Or, que constatons-nous, depuis quelques semaines, dans la mise en œuvre des stratégies des différents pays ? Que, quel que soit le taux de démocratie supposé du pouvoir politique en place dans telle ou telle nation, toutes ces libertés ont été unanimement et massivement balayé d’un revers de main, comme si jamais elles n’avaient connu une quelconque matérialité.

En effet, dans notre pays, c’est sans aucune concertation, sans aucun véritable contrôle populaire a priori par la représentation nationale, ni a posteriori par une quelconque institution judiciaire, mais par la seule décision des gouvernants, qu’en quelques instants, l’autorité est devenue la règle. Si l’on veut bien en juger par la présence de la force policière déployée pour la mise en œuvre effective du confinement.

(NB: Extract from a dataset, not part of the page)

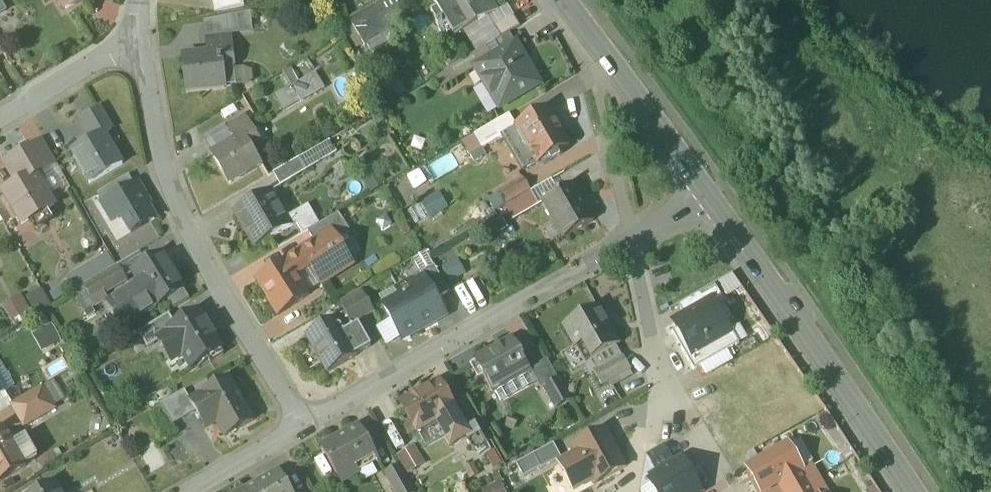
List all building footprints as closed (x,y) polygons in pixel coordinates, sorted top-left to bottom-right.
[(68,11),(86,0),(61,0),(68,11)] [(215,15),(245,9),(244,0),(212,0),(215,15)] [(438,9),(445,5),(463,35),(498,14),(489,0),(432,0),(438,9)] [(374,6),(351,20),(365,43),(388,29),(374,6)] [(513,16),(491,30),(498,42),(521,29),(513,16)] [(231,38),(208,41),(210,53),(232,51),(231,38)] [(493,59),(475,70),(476,71),(500,111),(541,86),(517,45),(493,59)] [(487,49),(446,73),(453,85),(476,71),(475,70),(493,59),(487,49)] [(210,56),(185,59),(188,93),(225,88),(223,73),(234,72),(232,51),(210,53),(210,56)] [(297,79),(312,74),(308,62),(293,67),(297,79)] [(326,91),(317,73),(297,82),(291,69),(283,73),(290,87),(274,95),(282,112),(326,91)] [(100,110),(82,121),(88,131),(106,120),(100,110)] [(562,134),(548,110),(517,128),(529,148),(519,154),(528,170),(537,164),(539,166),(570,148),(568,146),(569,145),(563,133),(562,134)] [(246,118),(227,129),(234,140),(253,128),(246,118)] [(106,120),(88,131),(94,141),(72,153),(91,185),(123,166),(105,136),(113,131),(106,120)] [(500,122),(476,136),(484,150),(508,136),(500,122)] [(253,128),(234,140),(235,143),(213,156),(231,185),(262,165),(254,152),(264,146),(253,128)] [(32,150),(14,161),(20,171),(38,161),(32,150)] [(454,154),(426,167),(432,181),(460,168),(454,154)] [(300,160),(274,175),(281,188),(308,172),(300,160)] [(45,171),(38,161),(20,171),(26,181),(4,194),(23,226),(55,207),(37,176),(45,171)] [(133,175),(101,194),(125,235),(157,217),(133,175)] [(524,181),(500,195),(506,207),(507,206),(530,193),(524,181)] [(573,187),(544,203),(565,240),(594,223),(573,187)] [(271,192),(235,213),(256,249),(273,239),(269,232),(288,222),(271,192)] [(530,193),(507,206),(515,220),(538,206),(531,193),(530,193)] [(418,203),(425,220),(446,212),(439,195),(418,203)] [(307,206),(289,215),(298,233),(316,224),(307,206)] [(339,215),(308,233),(316,244),(346,225),(339,215)] [(316,244),(287,263),(296,278),(312,269),(322,285),(353,265),(338,243),(352,234),(346,225),(316,244)] [(447,249),(434,260),(442,269),(455,257),(447,249)] [(147,265),(134,274),(134,275),(140,284),(135,288),(136,289),(114,303),(128,326),(156,309),(168,301),(184,291),(185,291),(177,279),(181,273),(177,267),(170,267),(162,256),(147,265)] [(441,267),(447,284),(466,278),(460,261),(441,267)] [(287,263),(286,262),(258,281),(271,301),(269,302),(279,317),(309,298),(296,278),(287,263)] [(450,293),(435,266),(421,274),(423,279),(424,278),(437,300),(450,293)] [(403,286),(425,327),(446,316),(437,300),(424,278),(423,279),(415,284),(413,281),(403,286)] [(96,281),(75,294),(89,318),(95,314),(92,310),(108,301),(108,300),(107,300),(105,295),(96,281)] [(425,327),(403,286),(398,289),(398,288),(397,289),(402,299),(385,309),(403,341),(425,327)] [(184,291),(168,301),(174,311),(190,301),(184,291)] [(361,291),(341,303),(343,308),(342,308),(352,326),(374,313),(368,302),(364,295),(364,296),(361,291)] [(21,294),(3,304),(14,324),(33,313),(21,294)] [(714,300),(671,324),(684,346),(726,322),(714,300)] [(598,308),(564,327),(577,349),(583,346),(592,362),(620,346),(598,308)] [(199,314),(170,332),(193,368),(207,359),(211,365),(224,356),(220,351),(221,350),(199,314)] [(336,320),(307,337),(328,374),(358,357),(357,356),(345,334),(336,320)] [(726,322),(684,346),(696,368),(739,344),(726,322)] [(54,329),(35,336),(40,350),(59,343),(54,329)] [(362,332),(354,336),(351,331),(345,334),(357,356),(371,348),(362,332)] [(513,341),(475,362),(477,365),(472,368),(479,380),(484,377),(493,393),(531,372),(513,341)] [(623,357),(595,374),(602,387),(631,370),(623,357)] [(230,380),(191,402),(197,413),(207,430),(218,424),(226,438),(254,423),(230,380)] [(571,402),(559,380),(545,388),(557,410),(571,402)] [(439,383),(401,404),(418,435),(438,424),(452,448),(466,439),(465,438),(468,436),(464,429),(465,428),(439,383)] [(43,387),(12,405),(24,428),(56,410),(43,387)] [(185,392),(161,406),(173,427),(197,413),(191,402),(185,392)] [(489,444),(477,421),(465,428),(464,429),(468,436),(465,438),(466,439),(474,453),(489,444)] [(360,427),(322,449),(341,484),(358,475),(356,471),(378,459),(360,427)] [(0,432),(0,482),(26,467),(5,429),(0,432)] [(613,447),(605,432),(574,449),(594,486),(626,469),(614,446),(613,447)] [(142,451),(152,469),(165,461),(155,444),(142,451)] [(554,445),(534,456),(542,471),(562,460),(554,445)] [(802,469),(788,445),(748,469),(761,491),(764,491),(782,482),(803,470),(802,469)] [(651,479),(674,466),(664,448),(647,456),(640,491),(651,485),(650,484),(653,482),(651,479)] [(527,486),(544,475),(531,455),(515,465),(527,486)] [(651,485),(655,491),(701,491),(683,461),(674,466),(651,479),(653,482),(650,484),(651,485)] [(399,467),(386,475),(395,491),(413,491),(399,467)] [(782,482),(788,491),(822,491),(807,467),(803,470),(782,482)] [(246,491),(291,491),(280,473),(246,491)] [(39,491),(60,491),(55,483),(39,491)]
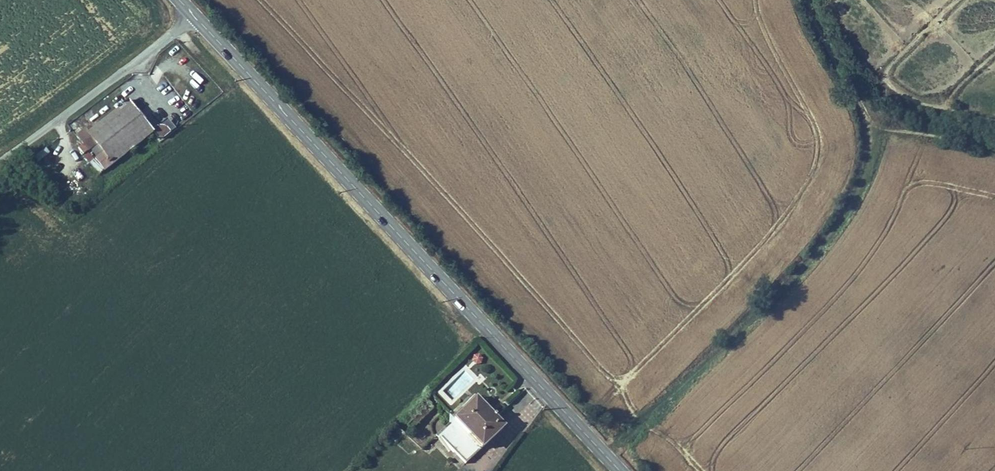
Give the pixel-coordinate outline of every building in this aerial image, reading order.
[(112,150),(122,162),(169,122),(143,91),(104,123),(102,120),(93,127),(105,142),(113,135),(120,143),(112,150)] [(45,147),(33,157),(38,163),(50,153),(45,147)] [(441,396),(420,418),(428,426),(450,405),(441,396)] [(496,396),(490,401),(505,415),(521,431),(525,426),(496,396)] [(457,434),(472,451),(505,415),(490,401),(457,434)] [(505,415),(472,451),(488,468),(521,431),(505,415)]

L’exercice des libertés publiques, elles, dotées dorénavant d’un statut d’exception, est renvoyé à plus tard, on ne sait quand.

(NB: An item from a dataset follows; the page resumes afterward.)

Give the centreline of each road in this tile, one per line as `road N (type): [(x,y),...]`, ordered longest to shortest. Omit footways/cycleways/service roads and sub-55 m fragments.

Ce qui demeure inimaginable et qui fait frémir, à l’occasion de ce renversement total et immédiat des valeurs fondatrices de notre régime, c’est l’extrême fragilité des institutions qualifiées de démocratiques. Ainsi, tout ce qui paraissait acquis peut-il disparaître en quelques instants, comme un feu de paille !

En ce qui concerne les entraves à la liberté de circulation, le confinement obligatoire a même pris en certains lieux des formes susceptibles de faire naître des doutes quant à la santé mentale de ceux qui les ont édictées ! Ainsi en est-il d’une commune française où le maire a limité l’amplitude des déplacements de ses congénères jusqu’à 10 mètres de leur domicile ! C’est 52 la longueur de la laisse ! Ailleurs, elle est d’une centaine de mètres, parfois d’un kilomètre ! Convenons que peu d’auteurs de littérature ou de cinéma fantastique auraient en l’audace de présenter un monde apocalyptique où l’individu devrait se munir d’un visa daté et précisant l’heure, ainsi que d’une carte d’identité, pour aller chercher son pain ! Tout simplement I-NI-MA-GI-NA-BLE !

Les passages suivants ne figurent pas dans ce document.